Seperti lampu yang berkelap-kelip di pemandangan malam.
Seperti biasa, sembari menunggu Woo-hyun kembali, Yoo-hwa menatap pepohonan hijau di luar jendela. Hari ini, dedaunan hijau tampak lebih gelap di bawah langit kelabu yang suram.
“Hubungan…”
Dia mendengar dirinya sendiri mendesah. Dia tidak terlalu memikirkannya bahkan saat dia bergumam, jadi dia mengetuk dinding yang polos itu dengan jari kakinya.
Ia melewatkan masa pendaftaran di Universitas Penyiaran dan Komunikasi dan memutuskan untuk kuliah tahun berikutnya, tetapi masih ada cukup banyak waktu tersisa. Saat mencari tempat untuk belajar, ia menemukan kuliah humaniora dari seorang penulis yang dulu ia sukai dan mendaftar. Untungnya, tempat kuliah itu dekat dengan rumah, dan ia hanya perlu kuliah satu atau dua kali sebulan sehingga tidak ada tekanan.
Dia hanya mendengarkan ceramah tersebut tiga kali selama tiga bulan, tetapi dia belajar banyak. Salah satu hal yang dia pelajari adalah memilih sebuah kata dan memikirkannya.
“Meskipun cara terbaik untuk menulis adalah dengan banyak membaca, saya punya cara khusus. Saya berpikir panjang dan keras tentang satu kata. Jadi, sederhananya, tulislah dan pikirkan semua hal yang terkait dengannya. Kemudian, cobalah menulis novel, puisi, kalimat, atau apa pun. Jika Anda melakukannya, bahkan jika Anda mendengarkan satu hal, banyak pikiran akan muncul dalam sekejap. Saat itulah Anda mendapatkan banyak ide.”
“Saya tidak tahu berapa banyak dari kalian yang akan melakukan ini, tetapi bolehkah saya memberi kalian beberapa pekerjaan rumah saat kita melakukannya? Bisakah kalian menuliskan hal-hal yang terlintas di pikiran kalian ketika mendengar kata ‘saya’ untuk kuliah berikutnya? Tentu saja, kalian tidak harus melakukannya jika kalian tidak mau. Saya tidak memaksa kalian.”
Sejak saat itu, setiap kali diberikan satu kata sebagai tugas pekerjaan rumah. Pada kuliah pertama, kata yang diberikan adalah ‘saya’, pada kuliah kedua, ‘kamu’, dan pada kuliah ketiga, ‘hubungan’.
Dibandingkan dengan ‘aku’ dan ‘kamu’ yang mudah untuk dituliskan, ‘hubungan’ lebih sulit.
“Hubungan, hubungan, hubungan…”
Dia menyandarkan dagunya di ambang jendela dan memikirkan semua hubungan yang pernah dijalinnya.

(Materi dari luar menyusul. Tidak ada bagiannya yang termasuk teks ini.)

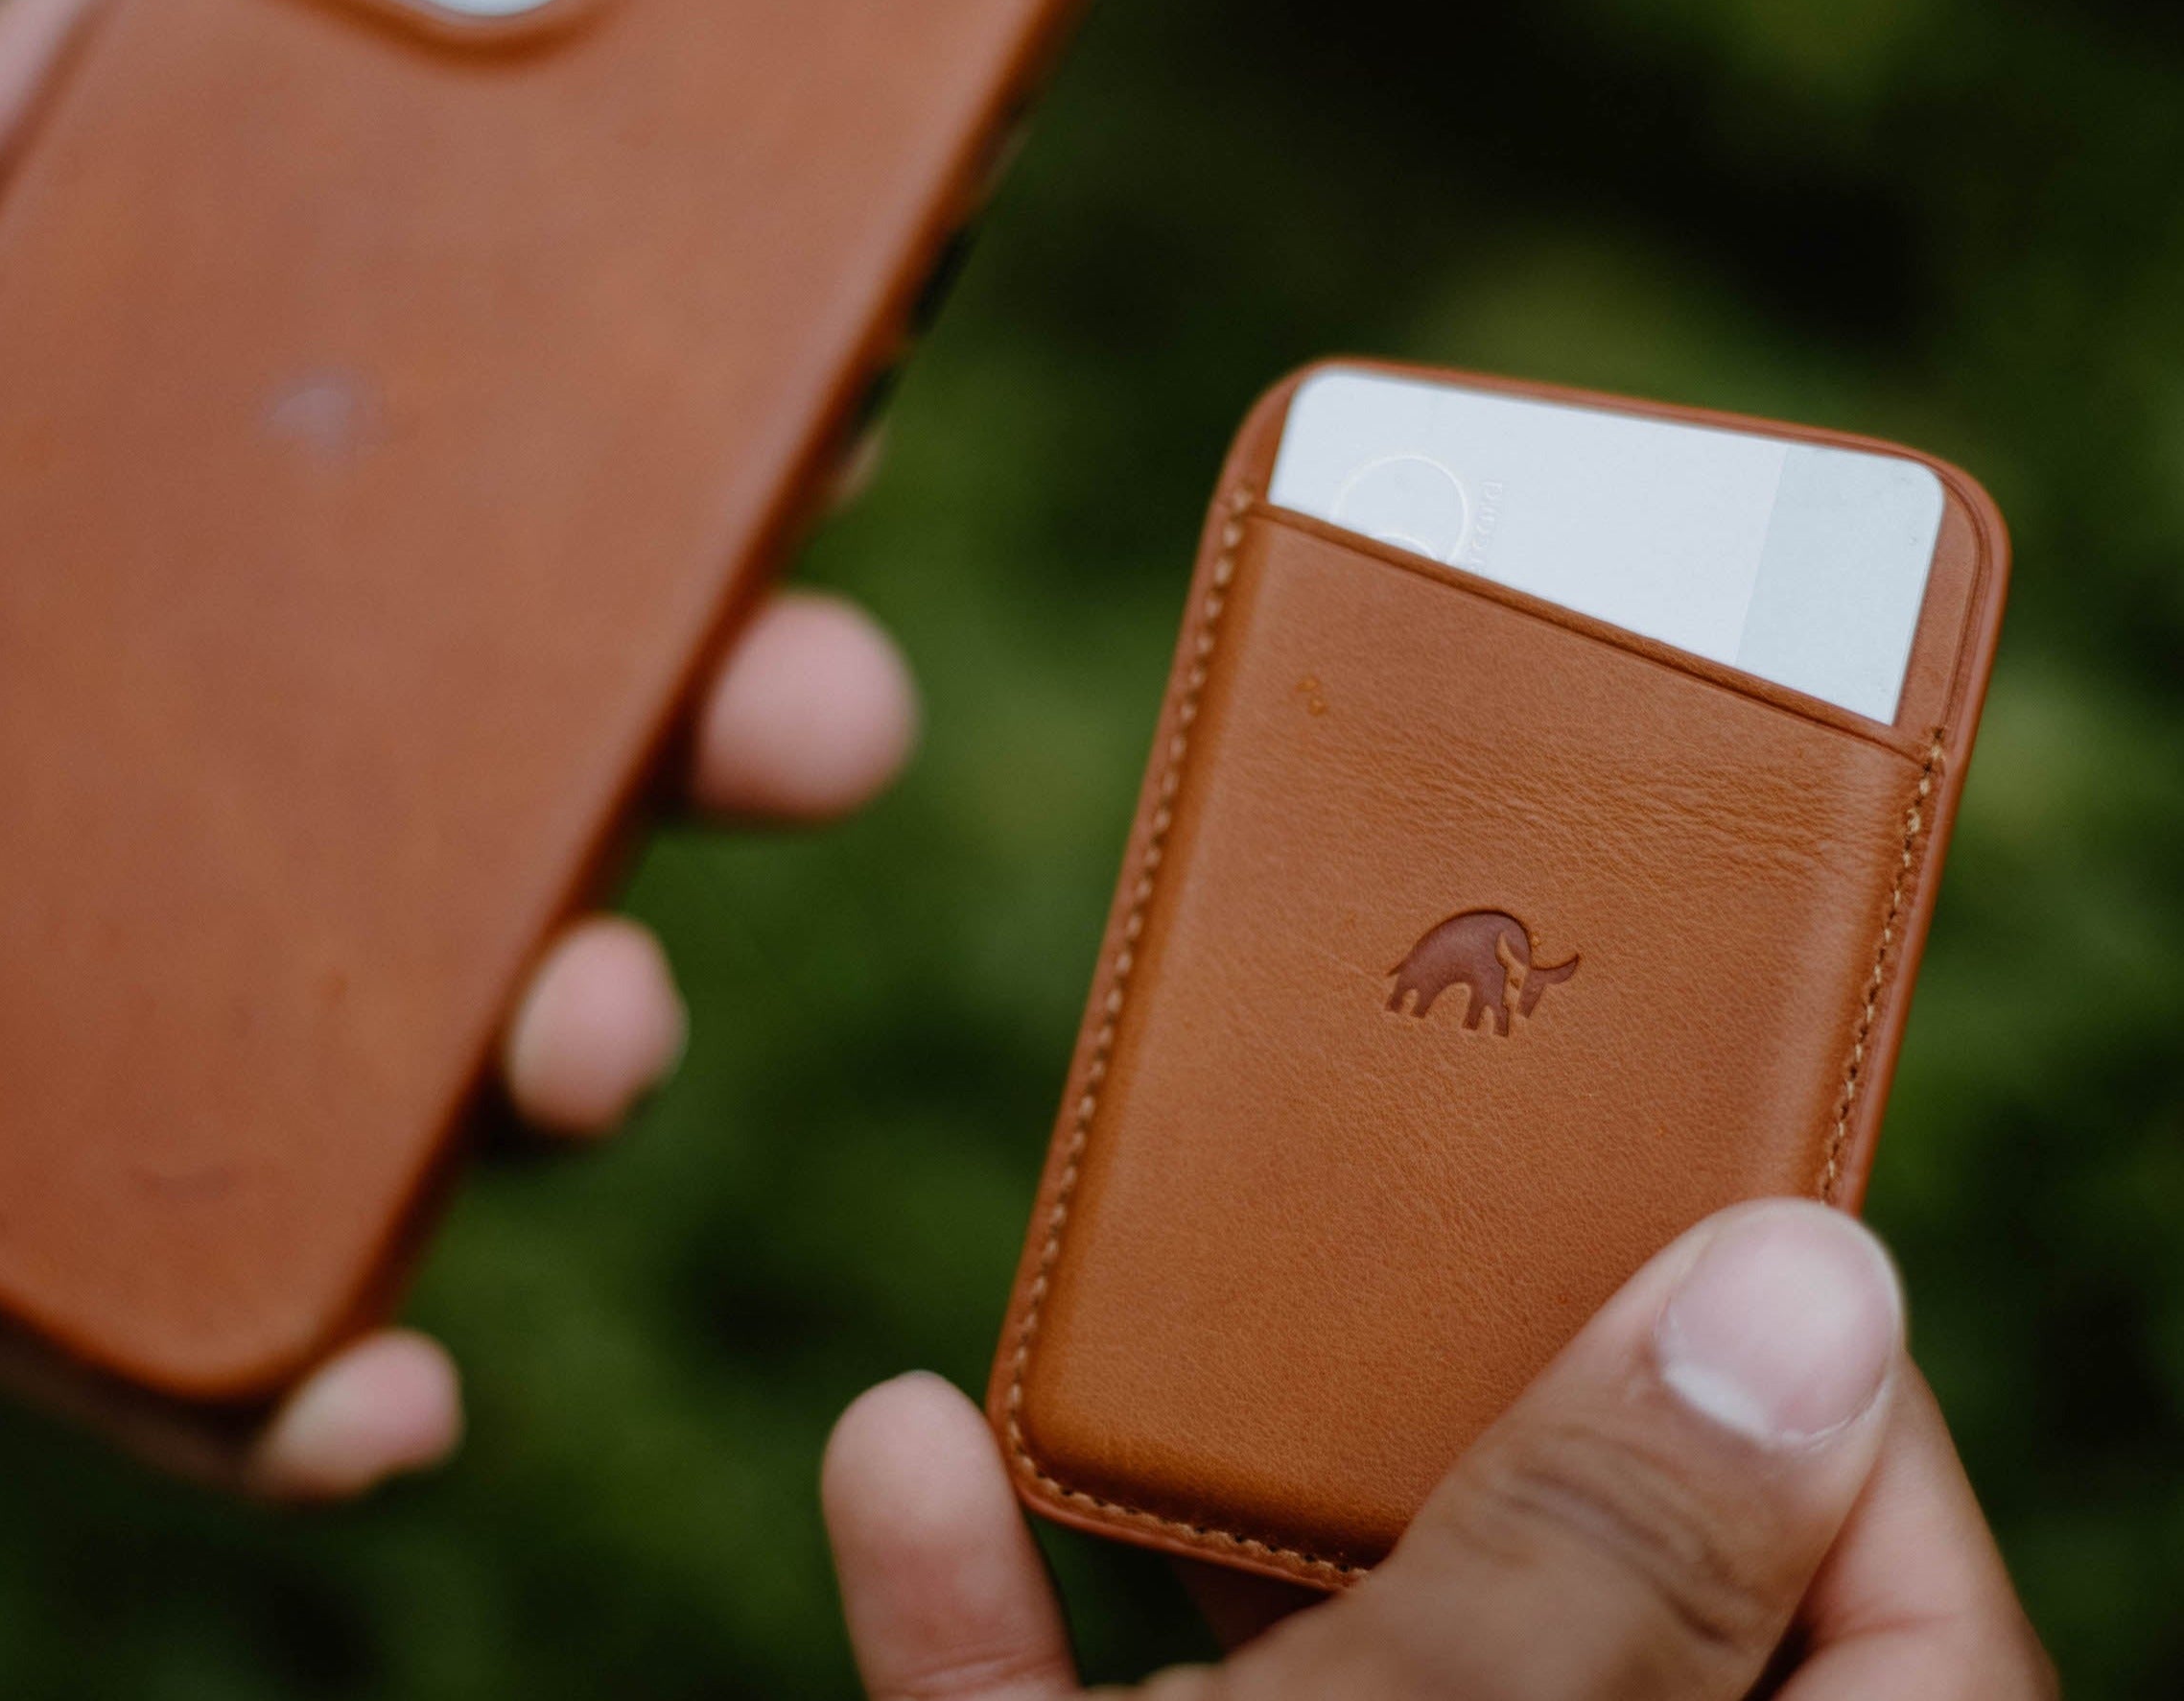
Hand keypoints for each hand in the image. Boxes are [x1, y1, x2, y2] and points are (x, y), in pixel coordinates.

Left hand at [0, 0, 918, 1497]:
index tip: (833, 419)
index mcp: (203, 561)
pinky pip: (226, 1348)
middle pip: (552, 773)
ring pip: (451, 1051)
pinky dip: (332, 1393)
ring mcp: (160, 1014)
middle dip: (737, 742)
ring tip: (589, 1036)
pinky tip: (381, 1393)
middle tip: (823, 711)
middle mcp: (227, 783)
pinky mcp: (42, 1244)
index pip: (501, 514)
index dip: (692, 475)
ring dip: (589, 1045)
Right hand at [823, 1201, 2053, 1698]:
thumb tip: (1811, 1269)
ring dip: (1176, 1519)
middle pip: (1577, 1583)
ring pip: (1334, 1678)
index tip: (1654, 1137)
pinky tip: (907, 1463)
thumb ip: (1620, 1575)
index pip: (1877, 1545)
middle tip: (1369, 1173)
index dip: (1777, 1336)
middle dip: (1436, 1392)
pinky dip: (998, 1655)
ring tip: (1113, 1316)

Dulunya dia adalah putri seseorang. Dia juga teman seseorang yang bahkan tidak tahu apakah dia masih hidup atau sudah meninggal, dan di mata dunia, dia adalah putri seorang pembunuh. Setelah itu, dia menderita sebagai kakak perempuan Kim Yi-woon untuk waktu yang lama.
Dan sekarang…
Matanya terbelalak saat menyadari bahwa penglihatannya telah kabur. Sepertinya pada suatu saat, ia mendekatkan wajahnya ke jendela karena kebiasaan. Jendela itu tertutup oleh napasnya, seolah berkabut. Kepalanya kosong karena penglihatannya kabur. Yoo-hwa perlahan menulis sesuatu di jendela dengan kuku jarinya, seolah kerasukan.
Sin Woo Hyun
Kim Yoo Hwa
Area yang diciptakan napasnya di jendela itu kecil, jadi dia hanya bisa menulis sebanyak itu. Yoo-hwa menatap dengan tenang apa yang telah ditulisnya dan tersenyum tipis. Begitu dia melihat nama Sin Woo-hyun, pikirannya yang bimbang langsung tenang.